TASK INSTRUCTIONS >>
Find the word "that" in the data. Return every line where it appears.

LISTED RECORDS >>
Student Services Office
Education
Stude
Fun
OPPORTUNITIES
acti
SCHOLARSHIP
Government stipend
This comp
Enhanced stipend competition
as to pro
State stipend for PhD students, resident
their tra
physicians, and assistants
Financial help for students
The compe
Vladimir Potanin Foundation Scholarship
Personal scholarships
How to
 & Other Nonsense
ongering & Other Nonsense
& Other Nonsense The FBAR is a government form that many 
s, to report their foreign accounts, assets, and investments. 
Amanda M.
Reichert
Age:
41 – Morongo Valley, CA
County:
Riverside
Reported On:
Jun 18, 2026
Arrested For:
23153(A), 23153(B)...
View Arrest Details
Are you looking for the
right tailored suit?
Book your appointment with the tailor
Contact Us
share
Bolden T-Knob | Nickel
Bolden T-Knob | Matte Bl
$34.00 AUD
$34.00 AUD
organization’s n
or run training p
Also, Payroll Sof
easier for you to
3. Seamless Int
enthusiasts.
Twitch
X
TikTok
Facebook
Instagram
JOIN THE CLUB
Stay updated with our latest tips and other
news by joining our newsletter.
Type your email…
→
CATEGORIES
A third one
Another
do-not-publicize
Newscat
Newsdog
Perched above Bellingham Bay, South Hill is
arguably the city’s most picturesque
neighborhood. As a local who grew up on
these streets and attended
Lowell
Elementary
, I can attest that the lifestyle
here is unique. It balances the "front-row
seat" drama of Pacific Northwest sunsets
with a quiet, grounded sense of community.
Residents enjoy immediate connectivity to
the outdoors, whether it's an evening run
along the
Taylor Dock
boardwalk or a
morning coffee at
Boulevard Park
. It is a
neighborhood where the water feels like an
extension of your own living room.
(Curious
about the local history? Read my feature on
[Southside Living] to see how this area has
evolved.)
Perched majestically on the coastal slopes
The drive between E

SOLVED PROBLEM >>
& Other Nonsense The FBAR is a government form that many 
, I can attest that the lifestyle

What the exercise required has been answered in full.